Biopsy taken from a nodular lesion demonstrates classical changes associated with prurigo nodularis . Immunofluoresence, however, usually demonstrates linear basement membrane zone deposition of IgG +/- C3 and in most cases anti-basement membrane antibodies .
The pathogenesis of this condition is still uncertain, however various theories are postulated. One theory is that the two conditions are co-incidental, occurring simultaneously in the same patient .
Another is that trauma from repeated scratching may result in the expression of critical antigens usually “hidden” from the immune system . In a susceptible patient, after exposing these antigens, an immune response may then be triggered, resulting in BP antibodies [1, 4, 5]. This phenomenon may be related to “epitope spreading”  which has also been implicated in the development of other autoimmune conditions such as pemphigus vulgaris .
To our knowledge there are no reported cases of pemphigoid nodularis occurring in patients on hemodiaylsis, however, there have been cases of BP in patients on hemodialysis localized to their venous access sites  and patients with CKD.
In the CKD and hemodialysis population, a possible trigger for blister formation may be elevated levels of CD23 caused by end stage renal disease +/- hemodialysis . CD23 is a low affinity IgE receptor expressed on mature B lymphocytes  and elevated levels have been noted in patients with CKD and patients on hemodialysis, relative to controls .
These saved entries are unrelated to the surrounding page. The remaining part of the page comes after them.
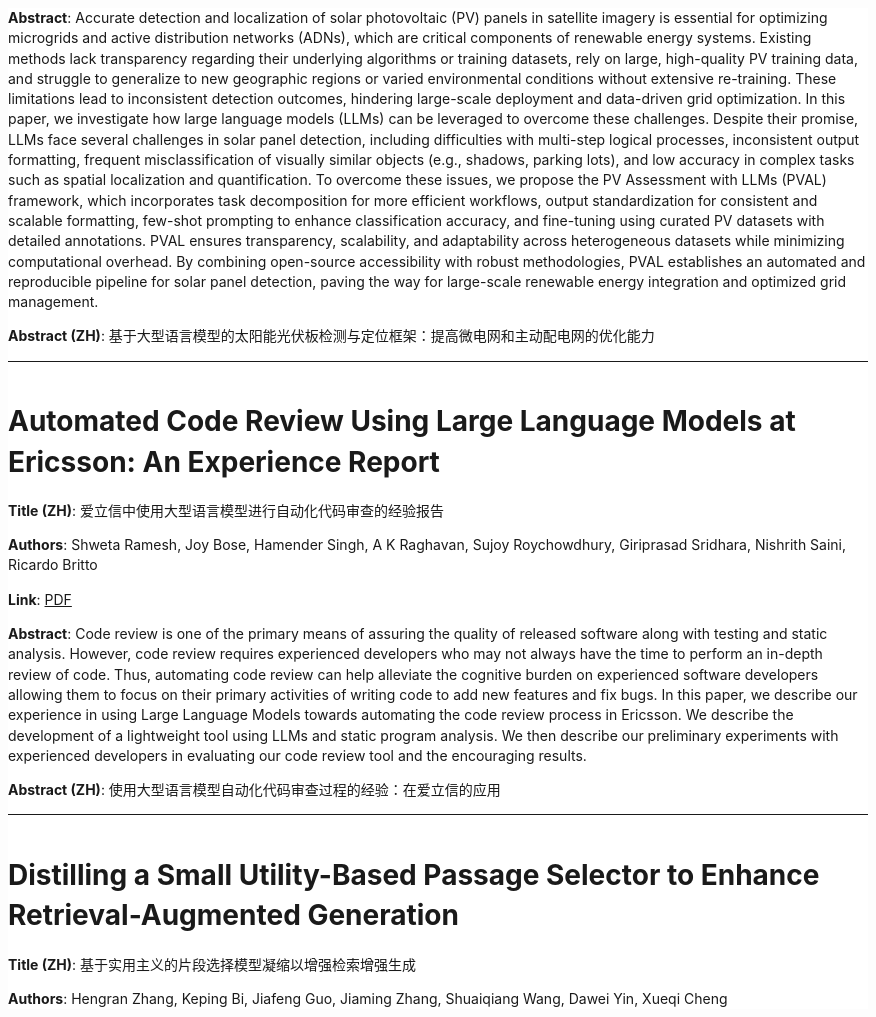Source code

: **Abstract**: Accurate detection and localization of solar photovoltaic (PV) panels in satellite imagery is essential for optimizing microgrids and active distribution networks (ADNs), which are critical components of renewable energy systems. Existing methods lack transparency regarding their underlying algorithms or training datasets, rely on large, high-quality PV training data, and struggle to generalize to new geographic regions or varied environmental conditions without extensive re-training. These limitations lead to inconsistent detection outcomes, hindering large-scale deployment and data-driven grid optimization. In this paper, we investigate how large language models (LLMs) can be leveraged to overcome these challenges. Despite their promise, LLMs face several challenges in solar panel detection, including difficulties with multi-step logical processes, inconsistent output formatting, frequent misclassification of visually similar objects (e.g., shadows, parking lots), and low accuracy in complex tasks such as spatial localization and quantification. To overcome these issues, we propose the PV Assessment with LLMs (PVAL) framework, which incorporates task decomposition for more efficient workflows, output standardization for consistent and scalable formatting, few-shot prompting to enhance classification accuracy, and fine-tuning using curated PV datasets with detailed annotations. PVAL ensures transparency, scalability, and adaptability across heterogeneous datasets while minimizing computational overhead. By combining open-source accessibility with robust methodologies, PVAL establishes an automated and reproducible pipeline for solar panel detection, paving the way for large-scale renewable energy integration and optimized grid management. 

**Abstract (ZH)**: 基于大型语言模型的太阳能光伏板检测与定位框架：提高微电网和主动配电网的优化能力 

---
# Automated Code Review Using Large Language Models at Ericsson: An Experience Report 

**Title (ZH)**: 爱立信中使用大型语言模型进行自动化代码审查的经验报告 

**Authors**: Shweta Ramesh, Joy Bose, Hamender Singh, A K Raghavan, Sujoy Roychowdhury, Giriprasad Sridhara, Nishrith Saini, Ricardo Britto  

**Link**: [PDF](https://arxiv.org/pdf/2507.19115)  

**Abstract**: Code review is one of the primary means of assuring the quality of released software along with testing and static analysis. However, code review requires experienced developers who may not always have the time to perform an in-depth review of code. Thus, automating code review can help alleviate the cognitive burden on experienced software developers allowing them to focus on their primary activities of writing code to add new features and fix bugs. In this paper, we describe our experience in using Large Language Models towards automating the code review process in Ericsson. We describe the development of a lightweight tool using LLMs and static program analysis. We then describe our preliminary experiments with experienced developers in evaluating our code review tool and the encouraging results. 

**Abstract (ZH)**: 使用大型语言模型自动化代码审查过程的经验：在爱立信的应用 

---
# Distilling a Small Utility-Based Passage Selector to Enhance Retrieval-Augmented Generation 

**Title (ZH)**: 基于实用主义的片段选择模型凝缩以增强检索增强生成 

**Authors**: Hengran Zhang, Keping Bi, Jiafeng Guo, Jiaming Zhang, Shuaiqiang Wang, Dawei Yin, Xueqi Cheng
Moreover, in a study of patients with bullous pemphigoid that looked at CD23 expression and serum IgE, increased CD23 expression on B cells in individuals with severe bullous pemphigoid correlated with elevated IgE levels when compared with moderate BP and control individuals . The authors suggest that up-regulation of surface CD23 may be involved in IgE synthesis and thus the pathogenesis of BP . Unfortunately serum IgE was not sent at diagnosis in this case.
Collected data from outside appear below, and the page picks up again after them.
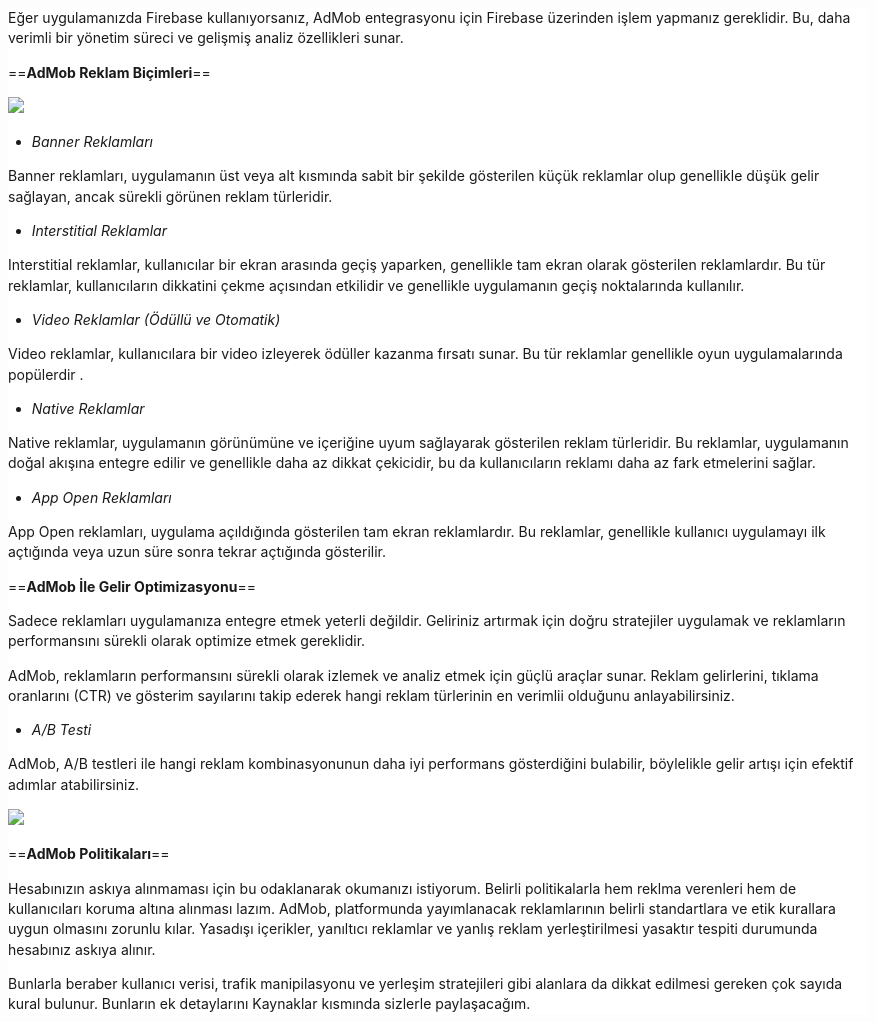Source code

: Eğer uygulamanızda Firebase kullanıyorsanız, AdMob entegrasyonu için Firebase üzerinden işlem yapmanız gereklidir. Bu, daha verimli bir yönetim süreci ve gelişmiş analiz özellikleri sunar.

==**AdMob Reklam Biçimleri**==

![](https://miro.medium.com/v2/resize:fit:555/1*7-q8YyfdMVT56F54bp1cEg.jpeg)

- _Banner Reklamları_

Banner reklamları, uygulamanın üst veya alt kısmında sabit bir şekilde gösterilen küçük reklamlar olup genellikle düşük gelir sağlayan, ancak sürekli görünen reklam türleridir.

- _Interstitial Reklamlar_

Interstitial reklamlar, kullanıcılar bir ekran arasında geçiş yaparken, genellikle tam ekran olarak gösterilen reklamlardır. Bu tür reklamlar, kullanıcıların dikkatini çekme açısından etkilidir ve genellikle uygulamanın geçiş noktalarında kullanılır.

- _Video Reklamlar (Ödüllü ve Otomatik)_

Video reklamlar, kullanıcılara bir video izleyerek ödüller kazanma fırsatı sunar. Bu tür reklamlar genellikle oyun uygulamalarında popülerdir .

- _Native Reklamlar_

Native reklamlar, uygulamanın görünümüne ve içeriğine uyum sağlayarak gösterilen reklam türleridir. Bu reklamlar, uygulamanın doğal akışına entegre edilir ve genellikle daha az dikkat çekicidir, bu da kullanıcıların reklamı daha az fark etmelerini sağlar.

- _App Open Reklamları_

App Open reklamları, uygulama açıldığında gösterilen tam ekran reklamlardır. Bu reklamlar, genellikle kullanıcı uygulamayı ilk açtığında veya uzun süre sonra tekrar açtığında gösterilir.

==**AdMob İle Gelir Optimizasyonu**==

Sadece reklamları uygulamanıza entegre etmek yeterli değildir. Geliriniz artırmak için doğru stratejiler uygulamak ve reklamların performansını sürekli olarak optimize etmek gereklidir.

AdMob, reklamların performansını sürekli olarak izlemek ve analiz etmek için güçlü araçlar sunar. Reklam gelirlerini, tıklama oranlarını (CTR) ve gösterim sayılarını takip ederek hangi reklam türlerinin en verimlii olduğunu anlayabilirsiniz.

- _A/B Testi_

AdMob, A/B testleri ile hangi reklam kombinasyonunun daha iyi performans gösterdiğini bulabilir, böylelikle gelir artışı için efektif adımlar atabilirsiniz.

![](https://miro.medium.com/v2/resize:fit:435/1*suEtxjThJqMyzsSvYbHOiw.png)

==**AdMob Politikaları**==

Hesabınızın askıya alınmaması için bu odaklanarak okumanızı istiyorum. Belirli politikalarla hem reklma verenleri hem de kullanıcıları koruma altına alınması lazım. AdMob, platformunda yayımlanacak reklamlarının belirli standartlara ve etik kurallara uygun olmasını zorunlu kılar. Yasadışı içerikler, yanıltıcı reklamlar ve yanlış reklam yerleştirilmesi yasaktır tespiti durumunda hesabınız askıya alınır.

Bunlarla beraber kullanıcı verisi, trafik manipilasyonu ve yerleşim stratejileri gibi alanlara da dikkat edilmesi gereken çok sayıda kural bulunur. Bunların ek detaylarını Kaynaklar kısmında sizlerle paylaşacağım.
This case highlights the importance of considering skin biopsy for both histopathology and immunofluorescence in patients with prurigo nodularis resistant to conventional treatment, especially if erosions and crusts are noted. More specifically, it should be considered in treatment resistant patients with CKD; our case highlights the fact that the diagnosis may be missed if skin biopsies are sent for histopathological analysis only.